My question is now, how should I think about the unique arrow demand for the initial object? Like, if I think of categories where all hom sets are trivial (empty or one element), the 'best approximation from above' metaphor works just fine because when I say things as 'from above' I usually don't think about multiple arrows between objects. Is there any way to enhance this metaphor in a nice way such that it also works for the general case?
EDIT: I shared some new thoughts in an answer below.
Take your favourite example of a universal arrow, say $\{a, b\} → U\{a, b\}^*$ (the free monoid generated by letters a, b). Now $\{a, b\}^* $ is certainly big enough to factor every arrow $\{a, b\} → UM$, and it will remain so even if you add some clutter, making it into eg. $\{a, b, c\}^*$. But now the factorization is not unique, because you can map $c$ to any element of $M$. So uniqueness seems to guarantee that the universal arrow is optimal in a sense.
This of course is very vague and imprecise: the biggest problem is that the size terminology is unpredictable, because an arrow $A → B$ can intuitively look as either proving that $A$ feels smaller (eg. $ℤ → ℝ$) or larger ($ℤ → ℤ/(2)$) than $B$, but it works fine for many basic examples, ie. free constructions, reflections, and (co)limits in familiar categories.
For initial/terminal objects, I would suggest remembering the classical cliché that it's the arrows that matter, not objects. If you are thinking about a terminal object as a sort of "best approximation from above", then every arrow $A → T$ to the terminal object needs to be "the best" one, which in the presence of parallel arrows to $T$ is impossible. In $\mathrm{Set}$, every non-empty set is "above", but only the singletons can be so in an optimal way.

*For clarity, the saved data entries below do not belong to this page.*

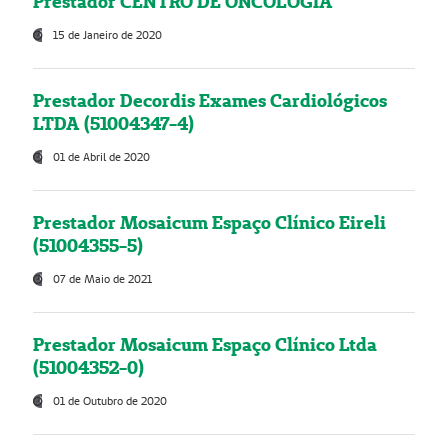
Prestador CENTRO DE ONCOLOGIA
15 de Janeiro de 2020
Prestador Decordis Exames Cardiológicos
LTDA (51004347-4)
01 de Abril de 2020
Prestador Mosaicum Espaço Clínico Eireli
(51004355-5)
07 de Maio de 2021
Prestador Mosaicum Espaço Clínico Ltda
(51004352-0)
01 de Outubro de 2020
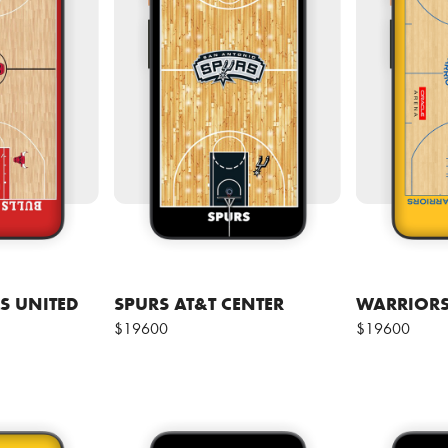
S UNITED
SPURS AT&T CENTER
WARRIORS
$19600
$19600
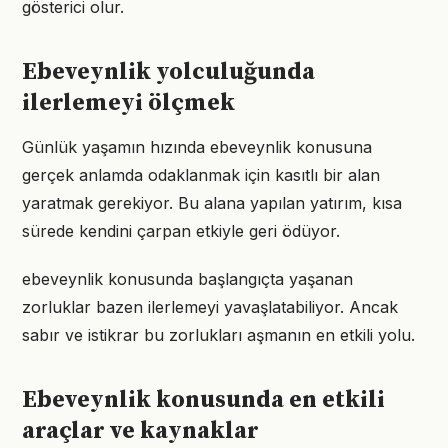
gösterici olur.
Ebeveynlik yolculuğunda
ilerlemeyi ölçmek
Günlük yaşamın hızında ebeveynlik konusuna
gerçek anlamda odaklanmak için kasıtlı bir alan
yaratmak gerekiyor. Bu alana yapılan yatırım, kısa
sürede kendini çarpan etkiyle geri ödüyor.
ebeveynlik konusunda başlangıçta yaşanan
zorluklar bazen ilerlemeyi yavaşlatabiliyor. Ancak
sabır ve istikrar bu zorlukları aşmanın en etkili yolu.
Ebeveynlik konusunda en etkili
araçlar ve kaynaklar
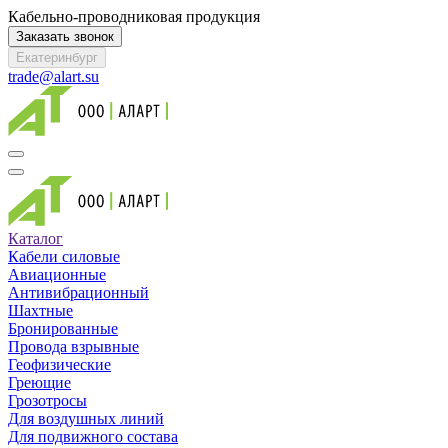
Кабельно-проводниковая продукция
Заказать звонок
Екатеринбург
trade@alart.su
Каталог
Кабели силовые
Авиационные
Антивибрационный
Шахтные
Бронированные
Провода взрывные
Геофизические
Греющие
Грозотросы
Для воздушных линий
Для подвижного состава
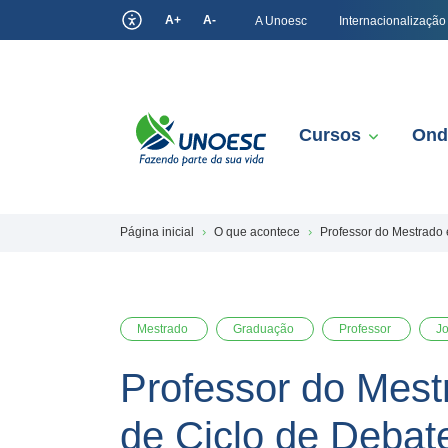
A+
A-
A Unoesc
Internacionalização
Cursos
Ond
Página inicial
O que acontece
Professor do Mestrado 
Mestrado
Graduação
Professor
J
Professor do Mest
de Ciclo de Debat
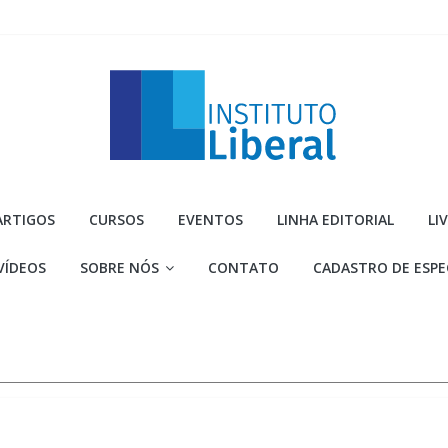
Instituto
ARTIGOS
CURSOS
EVENTOS
LINHA EDITORIAL
LI
Liberal
VÍDEOS
SOBRE NÓS
CONTATO
CADASTRO DE ESPE
Você
é
a
parte
mais
importante
da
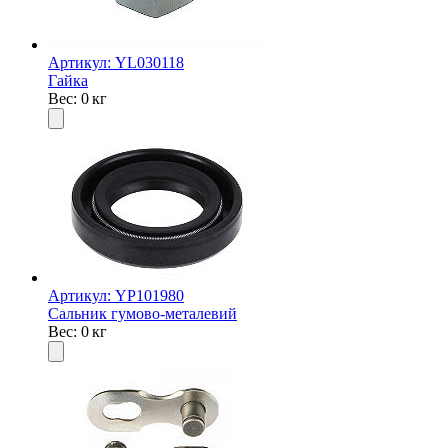
Артикул: YL030118
Гайка
Вес: 0 кг
Артикул: YP101980
Сальник гумово-металевий
Вес: 0 кг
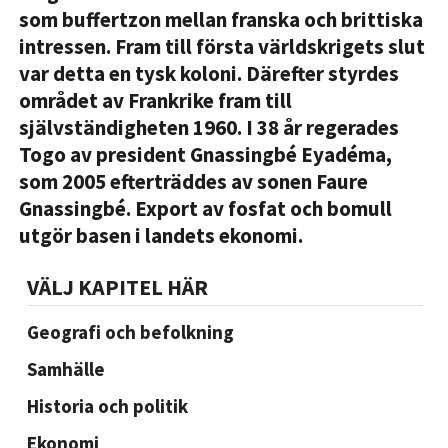
som buffertzon mellan franska och brittiska
intressen. Fram till första världskrigets slut
var detta en tysk koloni. Därefter styrdes
området av Frankrike fram till
självständigheten 1960. I 38 år regerades
Togo av president Gnassingbé Eyadéma,
som 2005 efterträddes av sonen Faure
Gnassingbé. Export av fosfat och bomull
utgör basen i landets ekonomi.
VÄLJ KAPITEL HÄR
Geografi och befolkning
Samhälle
Historia och politik
Ekonomi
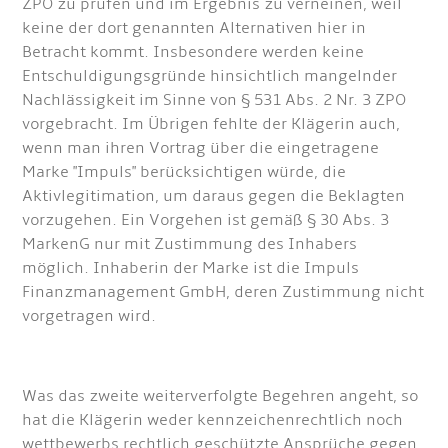
ZPO zu prüfen und im Ergebnis zu verneinen, weil
keine der dort genannten Alternativen hier in
Betracht kommt. Insbesondere werden keine
Entschuldigungsgründe hinsichtlich mangelnder
Nachlässigkeit im Sinne von § 531 Abs. 2 Nr. 3 ZPO
vorgebracht. Im Übrigen fehlte der Klägerin auch,
wenn man ihren Vortrag über die eingetragene
Marke "Impuls" berücksichtigen würde, die
Aktivlegitimation, um daraus gegen die Beklagten
vorzugehen. Ein Vorgehen ist gemäß § 30 Abs. 3
MarkenG nur mit Zustimmung des Inhabers
möglich. Inhaberin der Marke ist die Impuls
Finanzmanagement GmbH, deren Zustimmung nicht
vorgetragen wird.
Was das zweite weiterverfolgte Begehren angeht, so
hat die Klägerin weder kennzeichenrechtlich noch
wettbewerbs rechtlich geschützte Ansprüche gegen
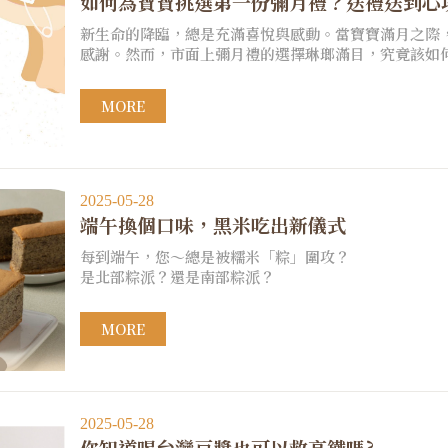
如何為寶寶挑選第一份彌月禮？送禮送到心
新生命的降臨，總是充滿喜悅與感動。當寶寶滿月之際
感謝。然而，市面上彌月禮的選擇琳瑯滿目，究竟該如
MORE
2025-05-28
端午換個口味，黑米吃出新儀式
每到端午，您～總是被糯米「粽」圍攻？
是北部粽派？還是南部粽派？
MORE
2025-05-28
你知道喝台灣豆漿也可以救高鐵嗎?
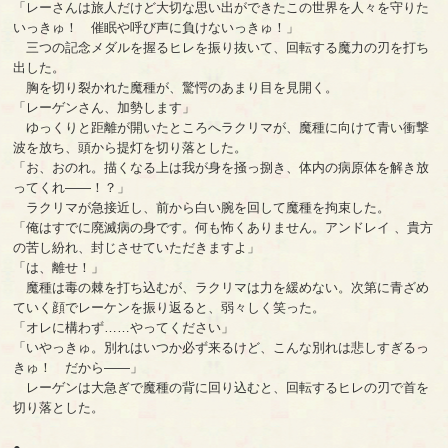
「レーさんは旅人だけど大切な思い出ができたこの世界を人々を守りた
いっきゅ！ 催眠や呼び声に負けないっきゅ！」
三つの記念メダルを握るヒレを振り抜いて、回転する魔力の刃を打ち
出した。
胸を切り裂かれた魔種が、驚愕のあまり目を見開く。
「レーゲンさん、加勢します」
ゆっくりと距離が開いたところへラクリマが、魔種に向けて青い衝撃
波を放ち、頭から提灯を切り落とした。
「お、おのれ。描くなる上は我が身を掻っ捌き、体内の病原体を解き放
ってくれ――！？」
ラクリマが急接近し、前から白い腕を回して魔種を拘束した。
「俺はすでに廃滅病の身です。何も怖くありません。アンドレイ 、貴方
の苦し紛れ、封じさせていただきますよ」
「は、離せ！」
魔種は毒の棘を打ち込むが、ラクリマは力を緩めない。次第に青ざめ
ていく顔でレーケンを振り返ると、弱々しく笑った。
「オレに構わず……やってください」
「いやっきゅ。別れはいつか必ず来るけど、こんな別れは悲しすぎるっ
きゅ！ だから――」
レーゲンは大急ぎで魔種の背に回り込むと、回転するヒレの刃で首を
切り落とした。
●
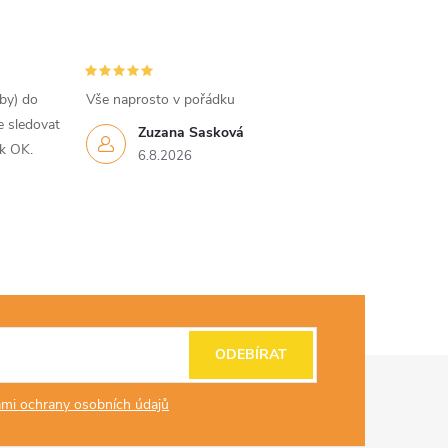
tby) do
Vše naprosto v pořádku
e sledovat
Zuzana Sasková
ak OK.
6.8.2026
ODEBÍRAT
mi ochrany osobních údajů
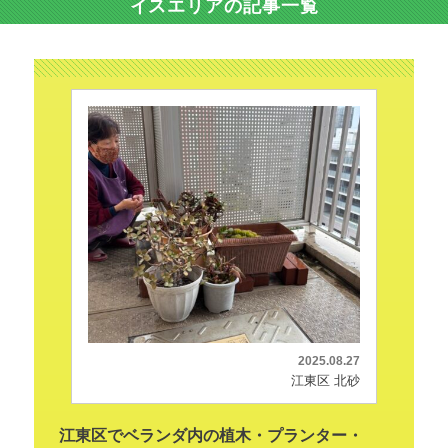
イスエリアの記事一覧
2025.08.27
江東区 北砂
江東区でベランダ内の植木・プランター・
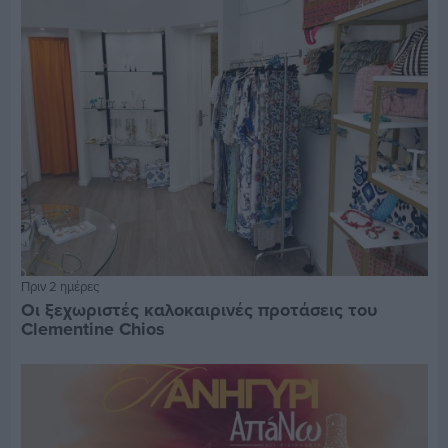
Πριν 2 ημέρες
Οι ξεχωριστές καλοκαιρινές προτάσεις του
Clementine Chios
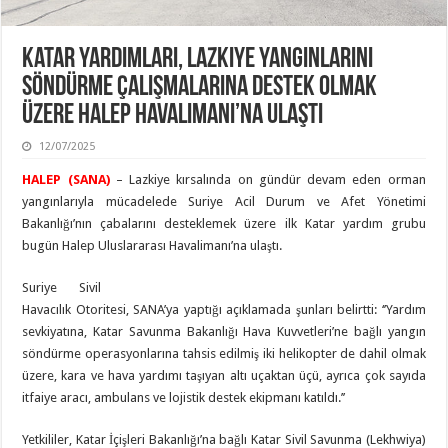
Katar Yardımları, Lazkiye Yangınlarını
Söndürme Çalışmalarına Destek Olmak
Üzere Halep Havalimanı’na Ulaştı
12/07/2025
HALEP (SANA)
– Lazkiye kırsalında on gündür devam eden orman
yangınlarıyla mücadelede Suriye Acil Durum ve Afet Yönetimi
Bakanlığı’nın çabalarını desteklemek üzere ilk Katar yardım grubu
bugün Halep Uluslararası Havalimanı’na ulaştı.
Suriye Sivil
Havacılık Otoritesi, SANA’ya yaptığı açıklamada şunları belirtti: ‘’Yardım
sevkiyatına, Katar Savunma Bakanlığı Hava Kuvvetleri’ne bağlı yangın
söndürme operasyonlarına tahsis edilmiş iki helikopter de dahil olmak
üzere, kara ve hava yardımı taşıyan altı uçaktan üçü, ayrıca çok sayıda
itfaiye aracı, ambulans ve lojistik destek ekipmanı katıldı.’’
Yetkililer, Katar İçişleri Bakanlığı’na bağlı Katar Sivil Savunma (Lekhwiya)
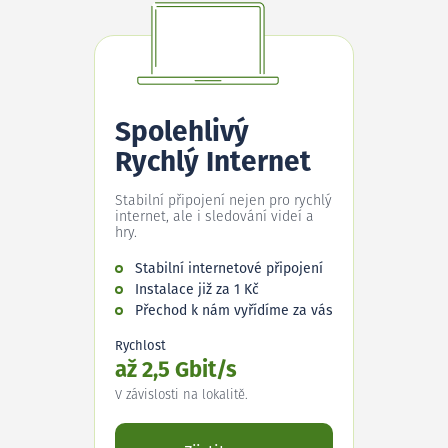
Spolehlivý
Rychlý Internet
Stabilní připojení nejen pro rychlý
internet, ale i sledování videí a
hry.
Stabilní internetové připojení
Instalace již za 1 Kč
Přechod k nám vyřídíme za vás
Rychlost
až 2,5 Gbit/s
V závislosti na lokalitě.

Of course at the end of the day it's the formal properties of the uniqueness requirement that really matter. If $η : C → R(LC)$ is the universal arrow from $C$ to $R : \mathscr D → \mathscr C$, then the existence of factorization makes the function $\mathrm{Hom}(LC, D) → \mathrm{Hom}(C, RD)$ given by $g ↦ Rg ∘ η$ surjective, while the uniqueness makes it injective, and I would say that the resulting isomorphism of functors $\mathrm{Hom}(LC, -) ≅ \mathrm{Hom}(C, R-)$ is the most important formulation of universality.